Выбрать главу

Джагсон не переносил взгляд Долохова буквально на физическом уровне. И когда этот ненавистный ему человек так унизил его тогда в Азкабане, он в ярости искал способ отомстить.

И, наконец, шанс на месть подвернулся совершенно внезапно. В лице маленькой грязнокровки, которая наградила его этим уродским шрамом. Это будет двойная месть. И сладко будет не только от факта свершения мести, но и от самого процесса.

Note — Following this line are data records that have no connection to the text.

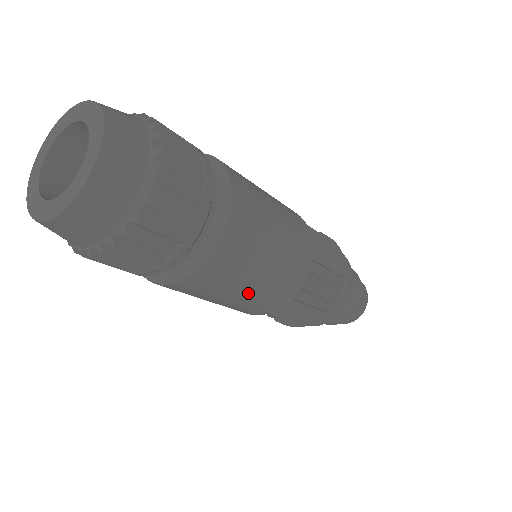
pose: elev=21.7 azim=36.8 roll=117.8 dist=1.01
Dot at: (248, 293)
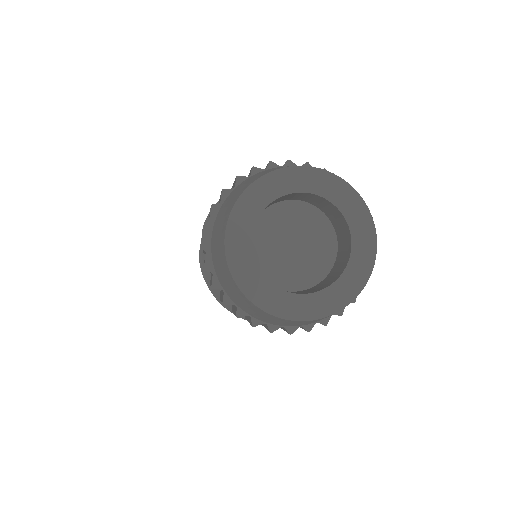
Dot at: occluded
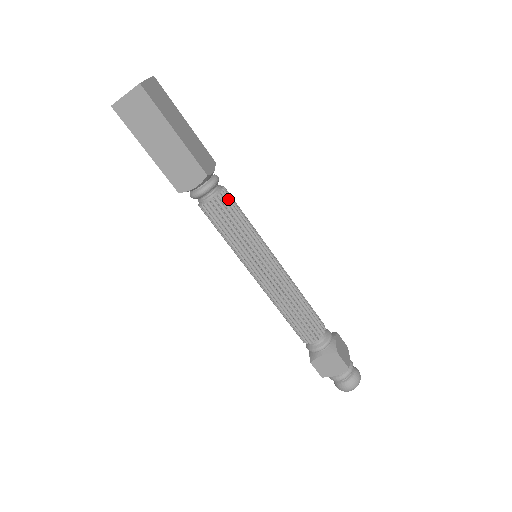
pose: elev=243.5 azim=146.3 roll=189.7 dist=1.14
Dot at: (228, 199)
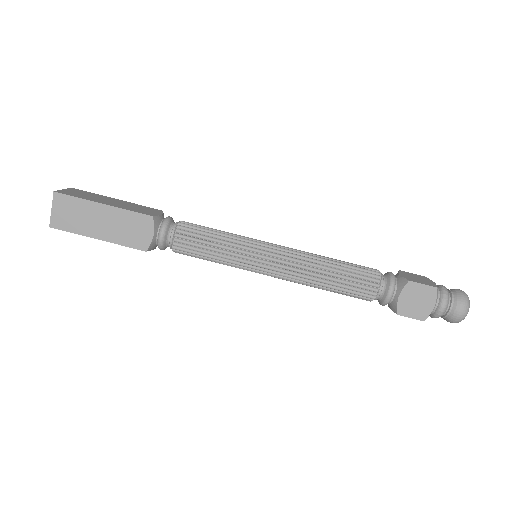
Dot at: (189, 225)
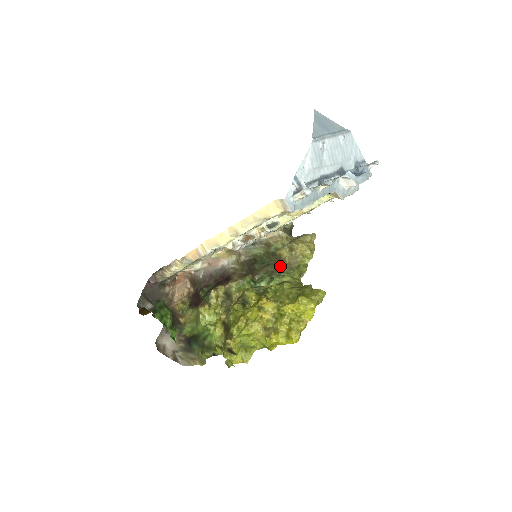
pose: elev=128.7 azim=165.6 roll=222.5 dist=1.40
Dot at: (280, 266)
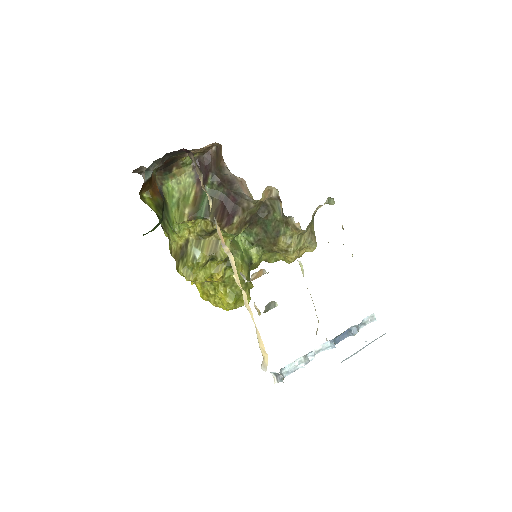
Dot at: (267, 244)
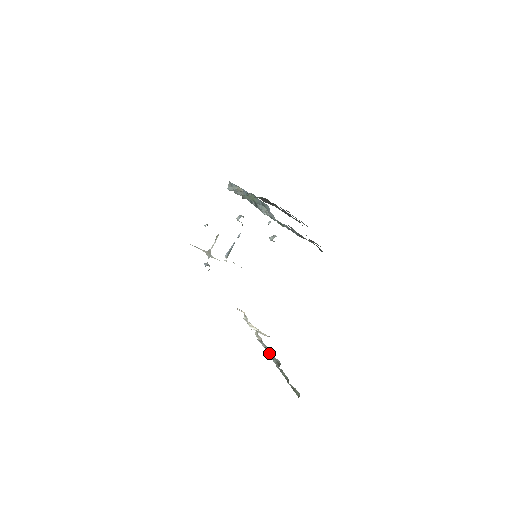
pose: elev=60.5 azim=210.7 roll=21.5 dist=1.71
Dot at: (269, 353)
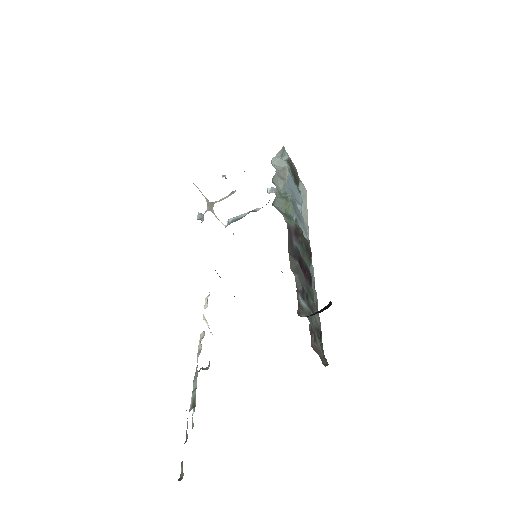
Dot at: (195, 379)
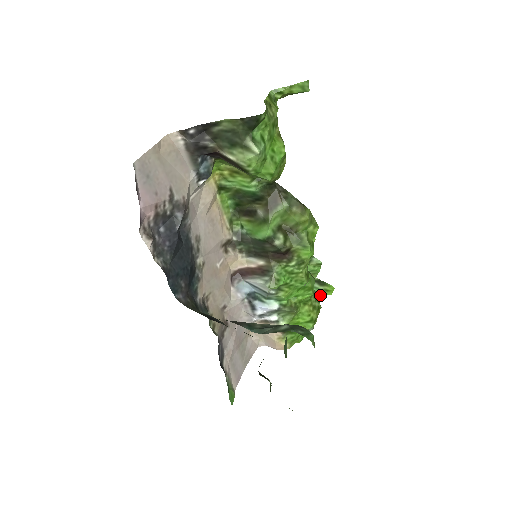
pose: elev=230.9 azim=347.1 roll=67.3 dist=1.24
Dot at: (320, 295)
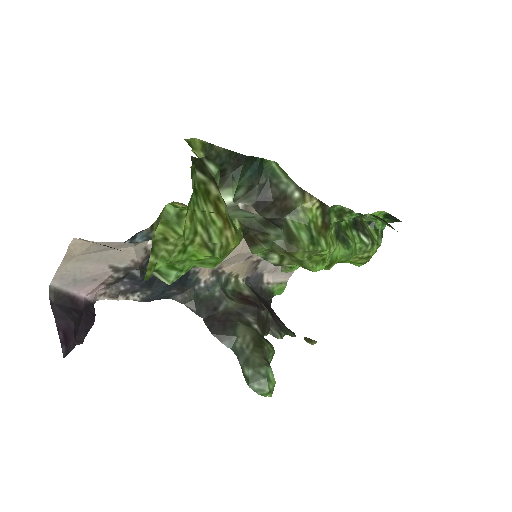
Dot at: occluded
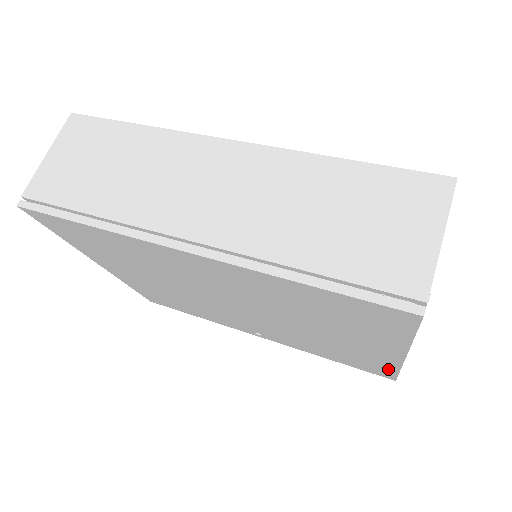
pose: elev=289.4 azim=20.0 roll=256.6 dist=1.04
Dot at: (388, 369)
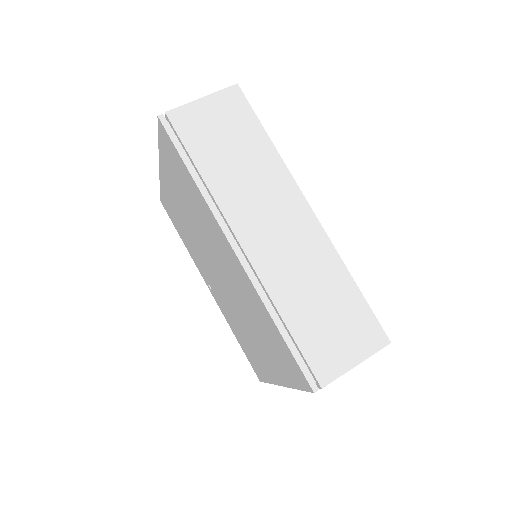
Dot at: (264, 376)
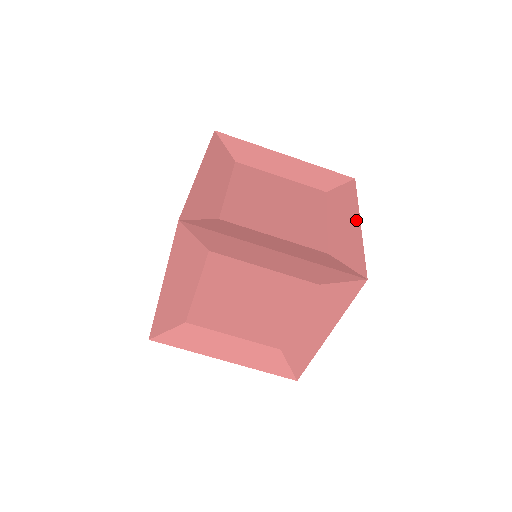
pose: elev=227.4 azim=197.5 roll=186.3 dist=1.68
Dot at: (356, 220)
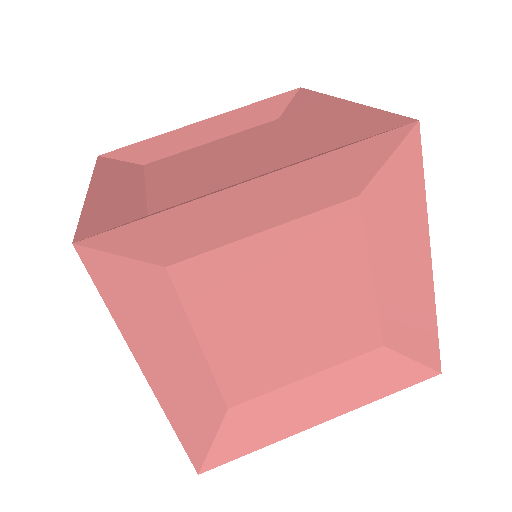
Dot at: (337, 103)
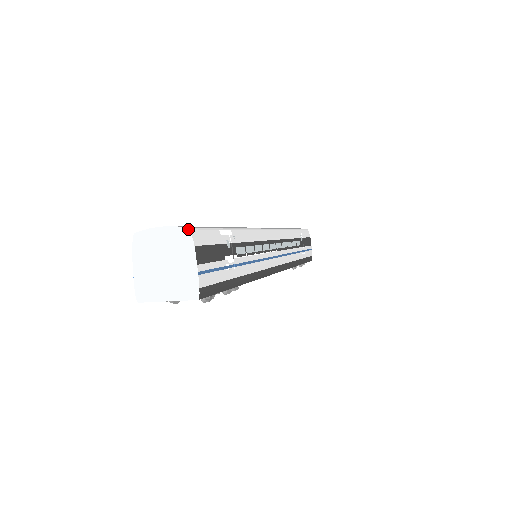
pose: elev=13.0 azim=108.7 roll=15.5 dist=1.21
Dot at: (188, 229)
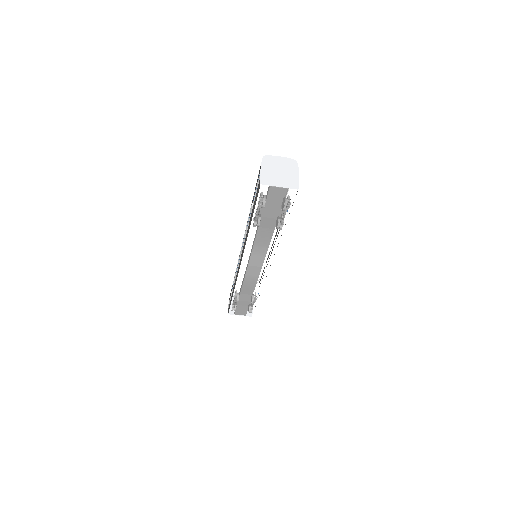
Dot at: (296, 161)
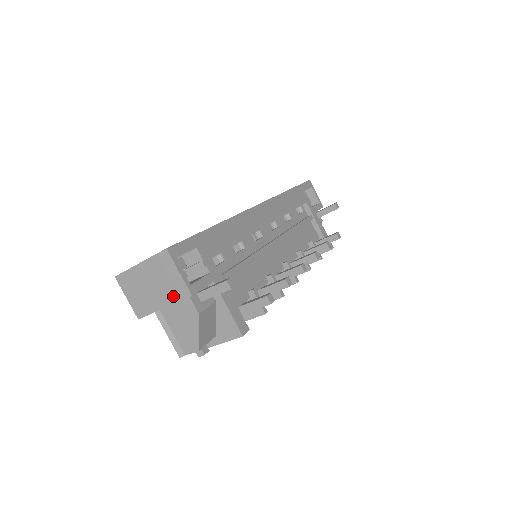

Голова раскалывалась, когда она медленно открывала глаза. Даже такое простое действие, как поднятие век, отдавалось резкой болью в висках. Первое, что увидела Гермиона, когда ее взгляд сфокусировался, было лицо Джагсона, нависшего над ней.

– Наша птичка, наконец, очнулась, – сладко пропел он.

Гермиона окончательно пришла в себя и, заметив, что она совершенно голая лежит на кровати, попыталась встать, но что-то удержало ее на месте. Девушка дернулась, осматриваясь: ее руки была расставлены в стороны и привязаны к изголовью кровати, а ноги – к подножию.

– Отпустите, – слабо проговорила Гермиона, не слишком веря, что это возымеет эффект.

– Конечно, отпустим, малышка, – проворковал Джагсон, обхватив пальцами ее сосок и шутливо потрепав его. – Только сначала позабавимся.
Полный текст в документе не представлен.